Where does the string "different" appear in the material? Copy each line that holds it.

━━ DATA SUPPLIED

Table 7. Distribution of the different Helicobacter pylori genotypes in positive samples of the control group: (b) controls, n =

━━━━
━━ DATA SUPPLIED

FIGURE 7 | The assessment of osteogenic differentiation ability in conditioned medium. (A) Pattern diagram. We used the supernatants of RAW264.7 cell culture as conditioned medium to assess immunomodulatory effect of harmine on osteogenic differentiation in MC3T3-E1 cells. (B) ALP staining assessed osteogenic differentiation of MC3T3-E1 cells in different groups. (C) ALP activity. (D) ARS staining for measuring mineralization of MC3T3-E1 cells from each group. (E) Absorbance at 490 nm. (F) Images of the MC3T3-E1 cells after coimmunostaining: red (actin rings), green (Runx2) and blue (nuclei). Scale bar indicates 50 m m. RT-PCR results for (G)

━━━━
━━ DATA SUPPLIED

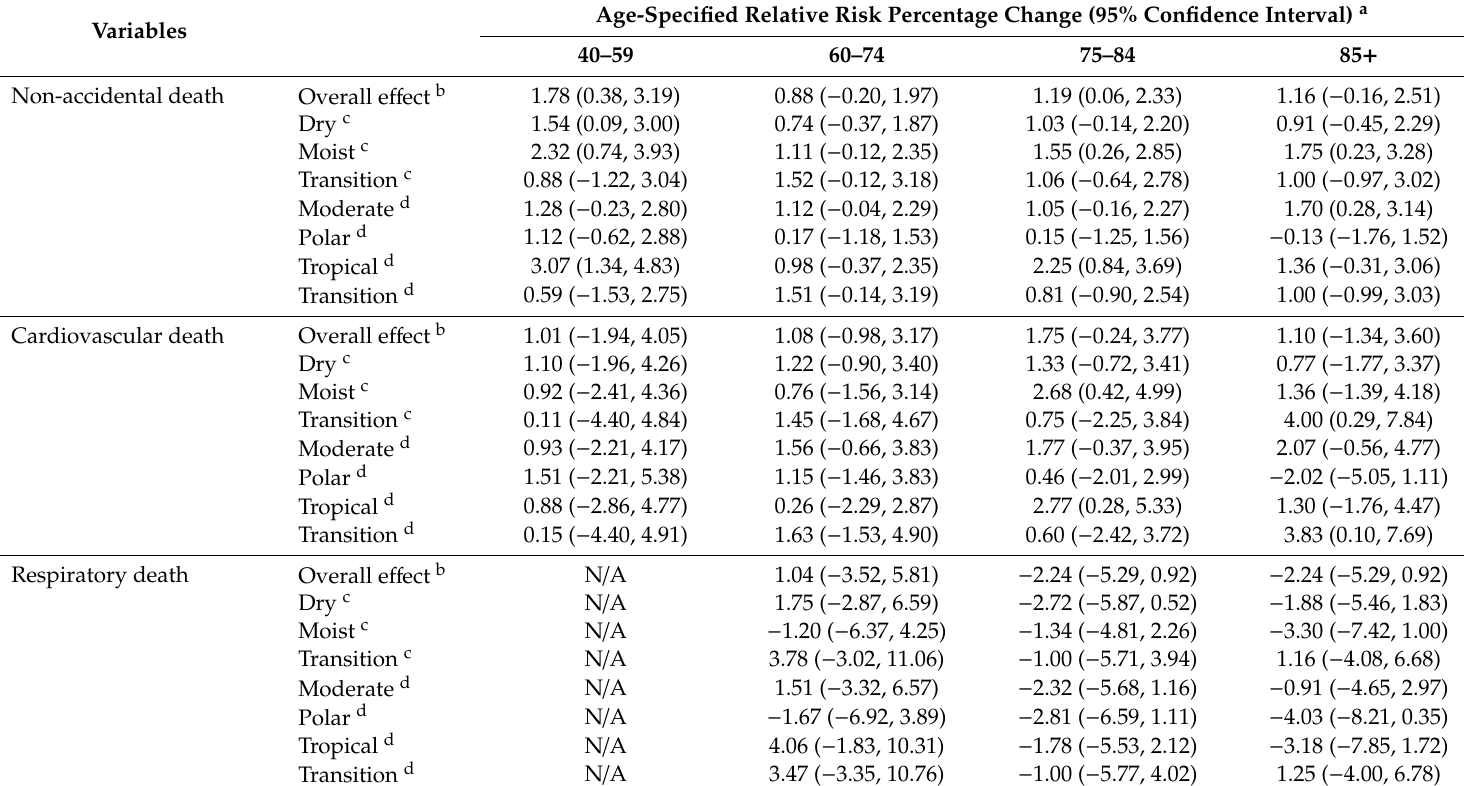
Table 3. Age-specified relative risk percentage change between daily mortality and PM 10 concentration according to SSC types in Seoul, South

━━━━

_EXERCISE OUTPUT:_
Table 7. Distribution of the different Helicobacter pylori genotypes in positive samples of the control group: (b) controls, n =
FIGURE 7 | The assessment of osteogenic differentiation ability in conditioned medium. (A) Pattern diagram. We used the supernatants of RAW264.7 cell culture as conditioned medium to assess immunomodulatory effect of harmine on osteogenic differentiation in MC3T3-E1 cells. (B) ALP staining assessed osteogenic differentiation of MC3T3-E1 cells in different groups. (C) ALP activity. (D) ARS staining for measuring mineralization of MC3T3-E1 cells from each group. (E) Absorbance at 490 nm. (F) Images of the MC3T3-E1 cells after coimmunostaining: red (actin rings), green (Runx2) and blue (nuclei). Scale bar indicates 50 m m. RT-PCR results for (G)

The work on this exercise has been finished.